От этого прозвища, который Шуберт давным-давно дал отцу, на Лелю потянуло беззаботным детством.

— Отец увлекся спиритизмом. Сурок сказала, он выпивает.

— Спиритизмом? С чего бы это вдруг? Никогда не замечал в нем интереса к потустороннему миру. И что, духи осчастливливают его своим присутствием?

— Я… не знаю.

В самый последний момент Леля решила не говорить о том, что видела вчера вечером.

— А я-то думал, Барсик свихнется, когда старшая из его княжон выйдет замуж. Как-то по пьянке он сказал мне, что заставит ее будущего мужа мочиться в собственный рот.

— Может, еще и заставит. Кто знает? Скажи, Шуберт, а это правда, что отец давно ничего не пишет? — внезапно спросила Леля и посмотрела Шуберту в глаза.

— Кто тебе это сказал?

— Сурок. По большому секрету.

— Эта мокрая курица еще и хорохорится. Наверное, забыла, что Барсик спас ее от дурдома.

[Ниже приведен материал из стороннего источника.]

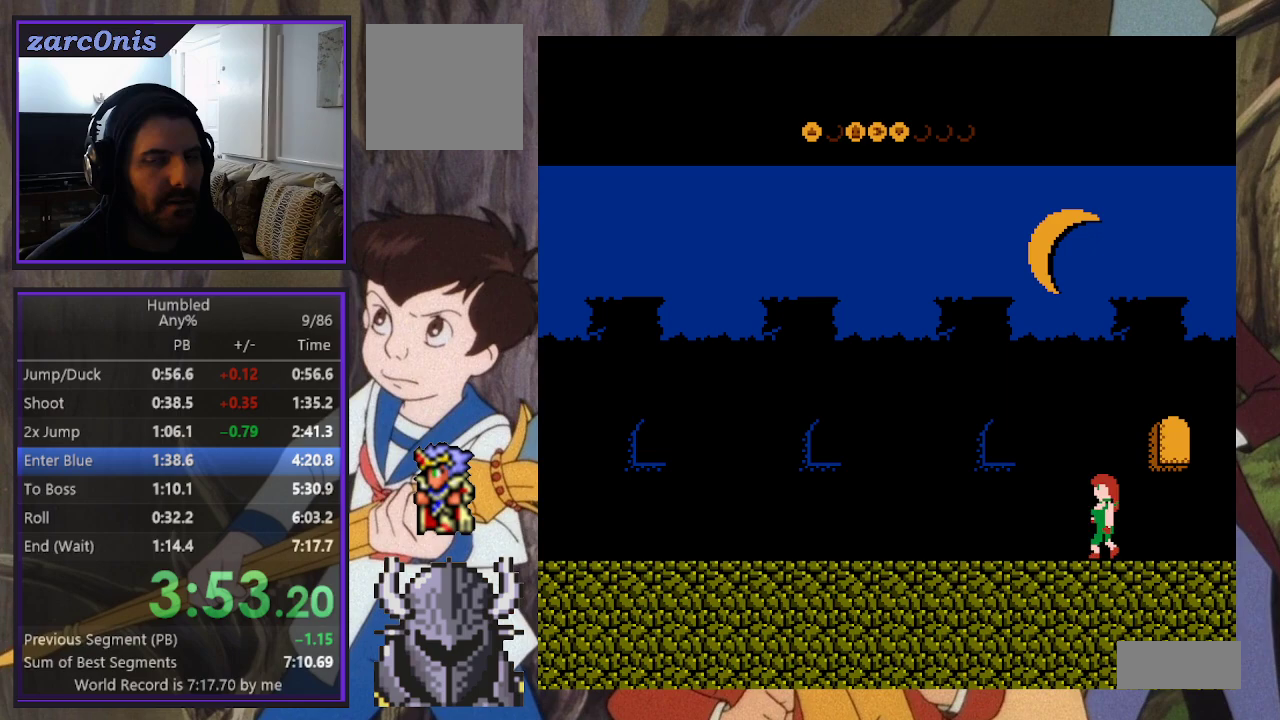
{"buttons": ["DPAD_UP", "DPAD_LEFT"], "events": []}
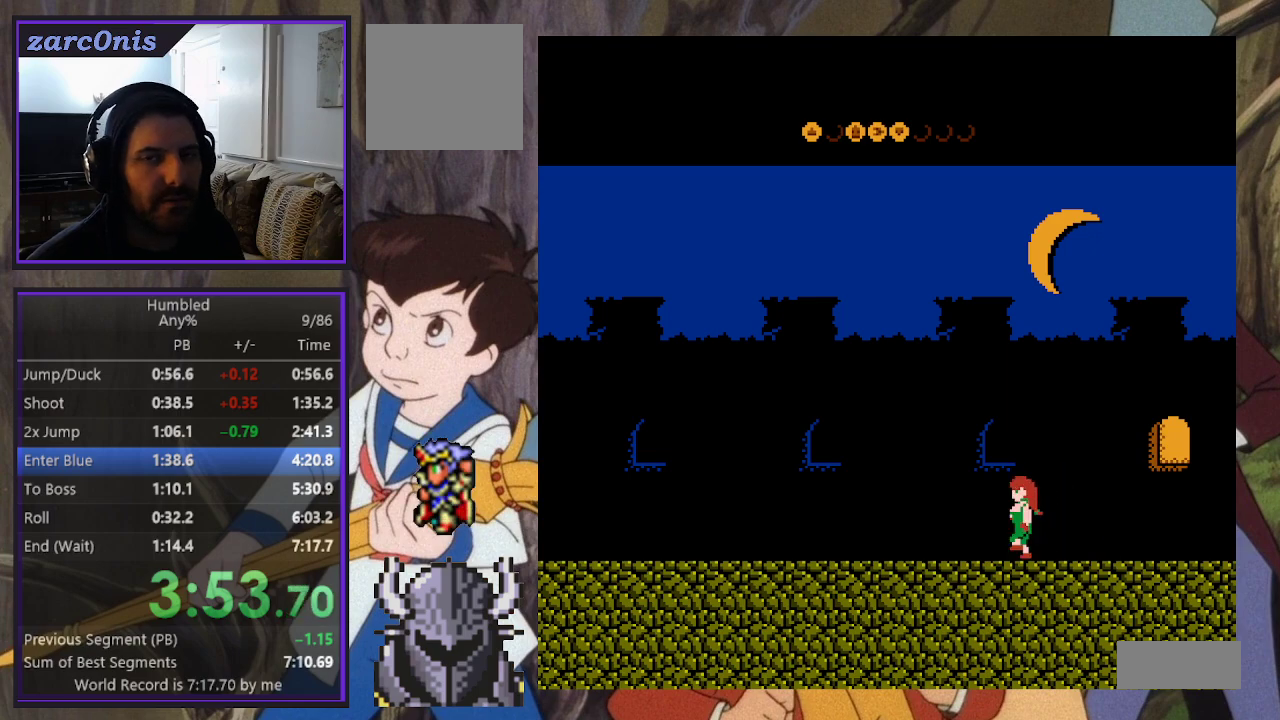
{"buttons": ["DPAD_UP", "DPAD_LEFT"], "events": []}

Шуберт недолюбливал Милу, и про это знали все. А потому Леля не придала его словам никакого значения.

— Он удивительного таланта художник, — продолжал Шуберт. — Его «Сирень с балкона Златокудрой Изольды» омыла меня мощной волной весны и светлых надежд. Он писал эту картину зимой, в крещенские морозы. Помню, мы пили в его мастерской на Трубной, за окном падал снег, а мне казалось, я сижу у речного обрыва в кущах распускающейся сирени. А что еще каркает эта ворона?

— Да ерунду какую-то. Как всегда.

— Ясно. Хорошо, что Петька пошел в отца.

— Ты знал его, Шуберт?

— Княжну интересует генеалогическое дерево семейства Барсовых?

— Он не Барсов, а Суров. Ты говорил, будто знал его отца.

— Достойный человек. Редкого достоинства.

— И это все, что ты можешь сказать?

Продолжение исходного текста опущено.